Re: NO_HZ_FULL vs NO_HZ_IDLE: ~300ns cyclictest latency regression from context tracking overhead

From: Valentin Schneider

Date: Fri Mar 27 2026 - 12:15:31 EST


On 26/03/26 18:57, Ionut Nechita wrote:
> Hi,
>
> I'm seeing a consistent ~300ns average latency increase in cyclictest when
> switching from CONFIG_NO_HZ_IDLE=y to CONFIG_NO_HZ_FULL=y on a PREEMPT_RT
> kernel. I'd like to understand whether this is expected behavior or if there's
> room for improvement in the context tracking overhead on x86.
>
> Hardware:
> - Intel Xeon Gold 6338N @ 2.20GHz (Ice Lake SP)
> - 32 cores / 64 threads, single socket
> - L3 cache: 48 MiB
>
> Kernel: 6.12.78-rt (PREEMPT_RT)
>
> Boot parameters (identical for both tests except nohz_full/isolcpus):
> nohz_full=1-16,33-48 isolcpus=nohz,domain,managed_irq,1-16,33-48
> rcu_nocbs=1-31,33-63 kthread_cpus=0,32 irqaffinity=17-31,49-63
> intel_pstate=none nopti nospectre_v2 nospectre_v1 psi=0
>
> Cyclictest command:
> cyclictest --priority 95 --nsecs --histofall 40000 --smi \
> --duration 7200 --affinity 1-15,33-47 --threads 30 --mainaffinity 0
>
> Config difference:
> NO_HZ_IDLE build:
> CONFIG_NO_HZ_IDLE=y
> # CONFIG_NO_HZ_FULL is not set
> # CONFIG_TICK_CPU_ACCOUNTING is not set
>
> NO_HZ_FULL build:
> CONFIG_NO_HZ_FULL=y
> CONFIG_VIRT_CPU_ACCOUNTING=y
> CONFIG_VIRT_CPU_ACCOUNTING_GEN=y
>
> Results summary (30 threads, 2-hour run, values in nanoseconds):
>
> NO_HZ_IDLE NO_HZ_FULL
> Min (range): 1697 - 1783 2026 - 2182
> Avg (range): 1876 - 2000 2131 - 2333
> Max (range): 2017 - 14491 6832 - 11539
> SMI: 0 0
>
> The average latency shifts from ~1930ns to ~2270ns, a consistent ~300-350ns
> increase across all 30 threads.

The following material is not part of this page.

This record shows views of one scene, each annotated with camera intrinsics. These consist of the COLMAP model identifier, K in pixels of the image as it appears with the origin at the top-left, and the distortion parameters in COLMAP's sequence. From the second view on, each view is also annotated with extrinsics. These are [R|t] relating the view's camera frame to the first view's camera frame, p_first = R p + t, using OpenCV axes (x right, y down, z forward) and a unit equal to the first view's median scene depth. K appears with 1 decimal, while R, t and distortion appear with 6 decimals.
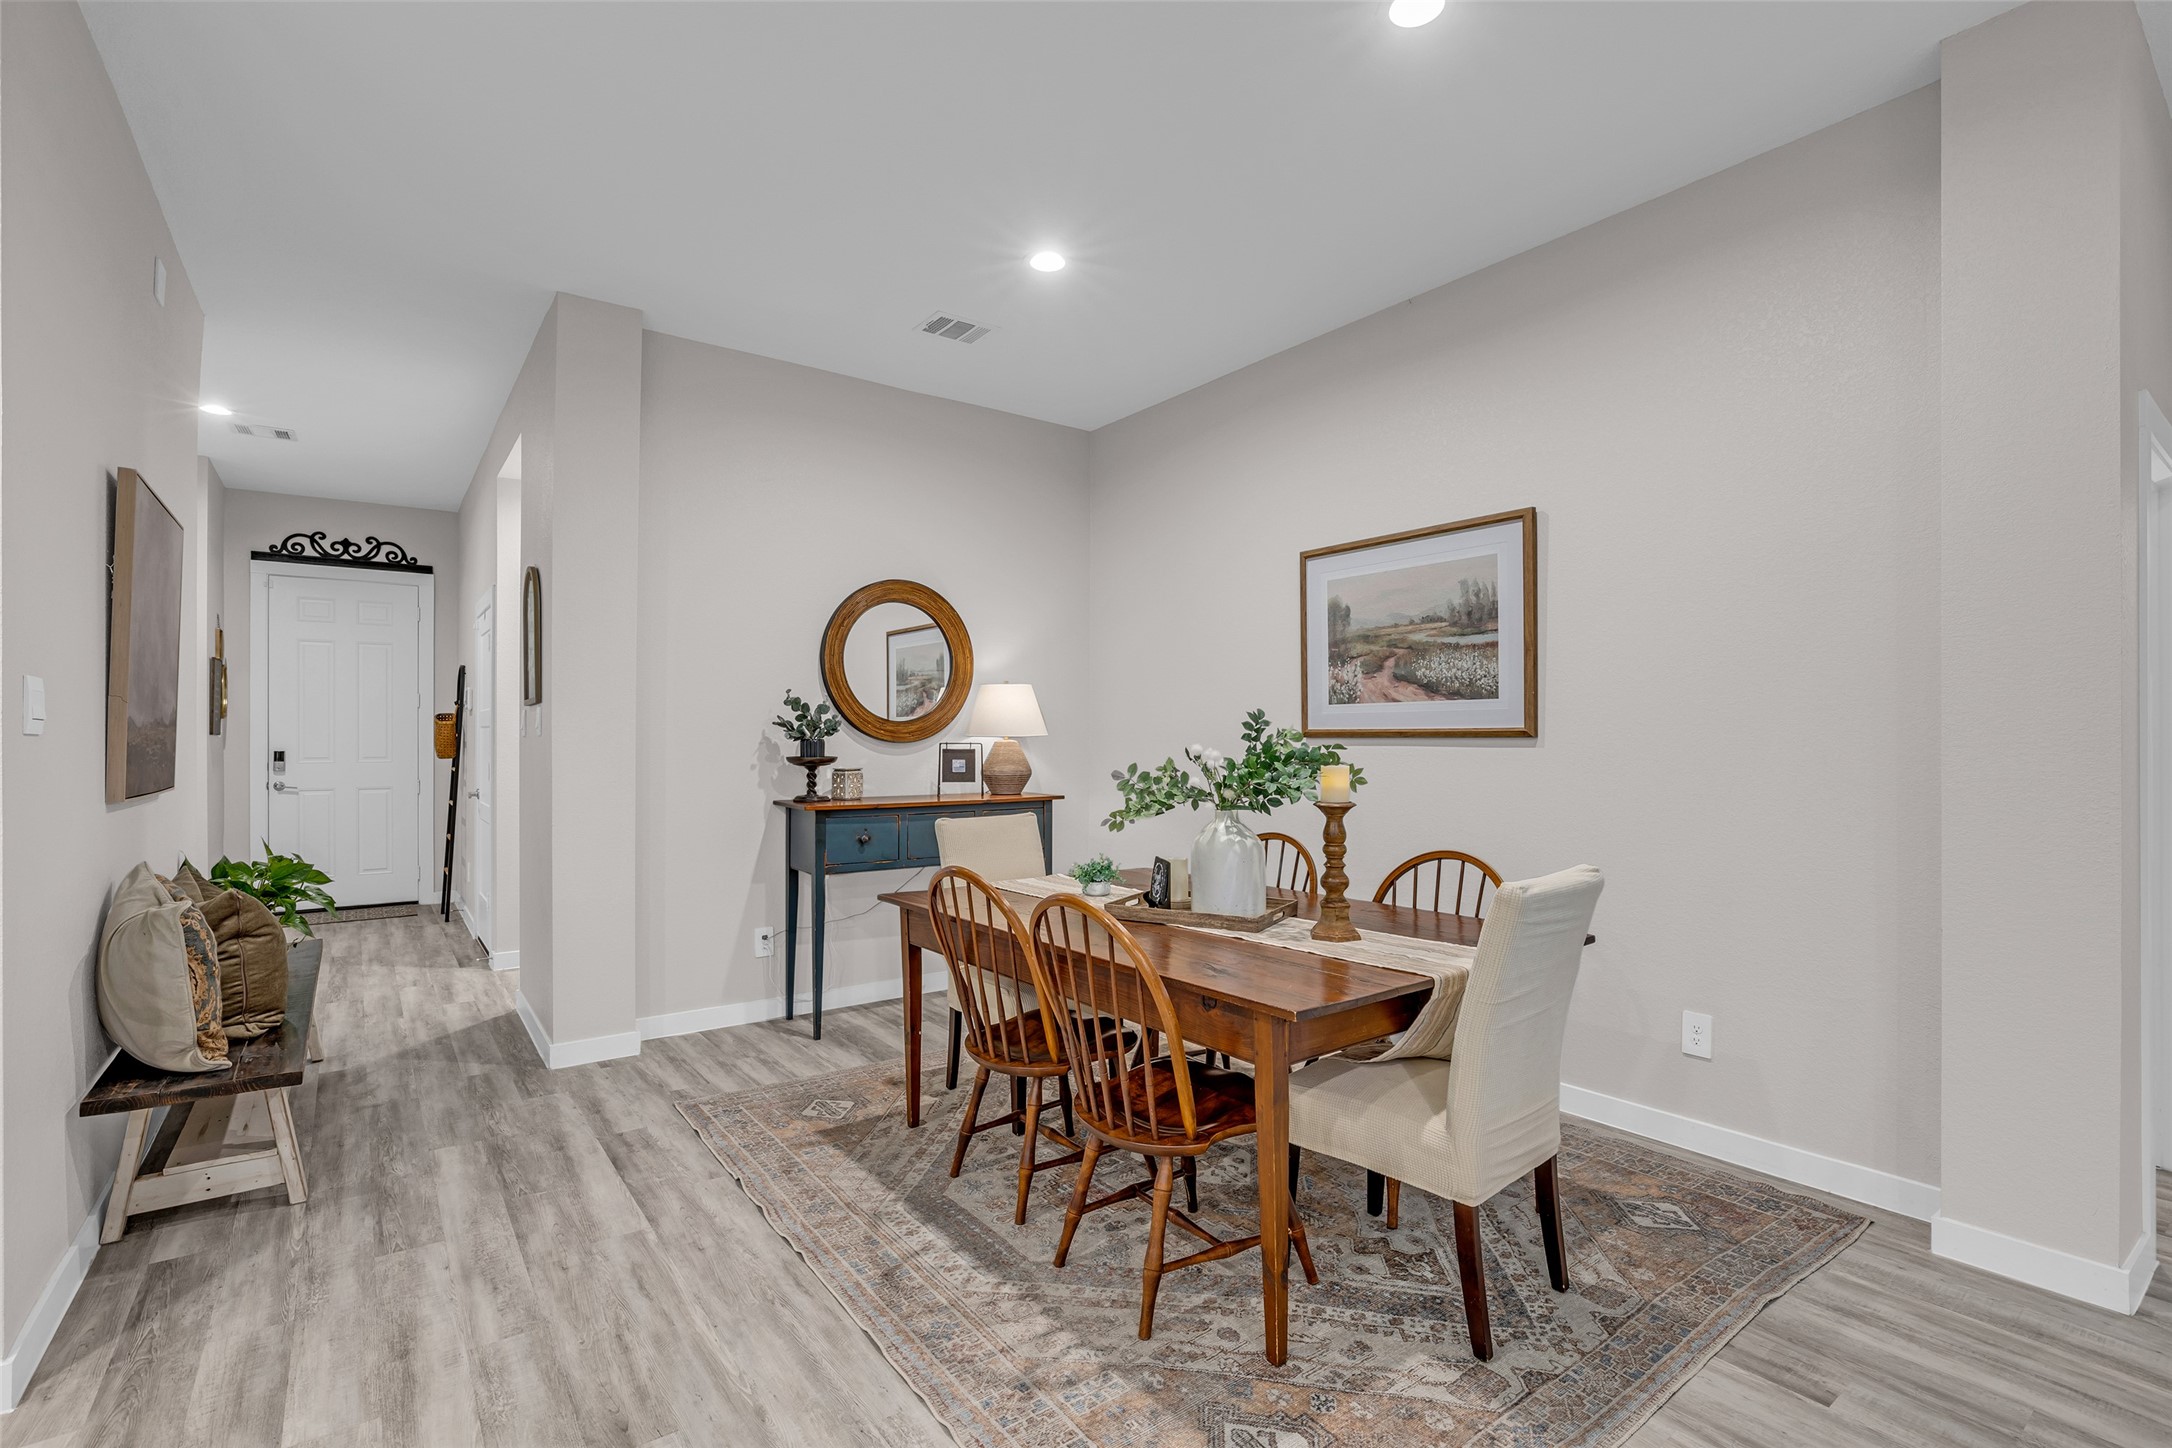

The minimum latency floor also rises by
> roughly 400ns.
>
> My understanding is that CONFIG_NO_HZ_FULL forces
> CONFIG_VIRT_CPU_ACCOUNTING_GEN=y on x86, which adds context tracking overhead
> on every kernel entry/exit. Since cyclictest does a clock_nanosleep() syscall
> every 1ms, this overhead is hit on every cycle.
>
> Questions:
> 1. Is ~300ns of additional overhead from context tracking considered
> acceptable/expected on Ice Lake with PREEMPT_RT?
> 2. Has there been any work on reducing the context tracking cost on x86,
> or making VIRT_CPU_ACCOUNTING optional with NO_HZ_FULL?
> 3. For RT workloads that do periodic syscalls (not pure userspace polling),
> is the recommendation to simply stay on NO_HZ_IDLE?
>

I can't answer for 2., but for 1. & 3.: NO_HZ_FULL is about squeezing as
much as you can out of a CPU running a pure userspace application. Any
kernel entry is an anomaly / interference, IOW "you lose". If you know your
workload is going to periodically enter the kernel, put in on a CPU that
isn't nohz_full (but maybe isolated).

> I can provide full histogram data or run additional tests if helpful.
>
> Thanks,
> Ionut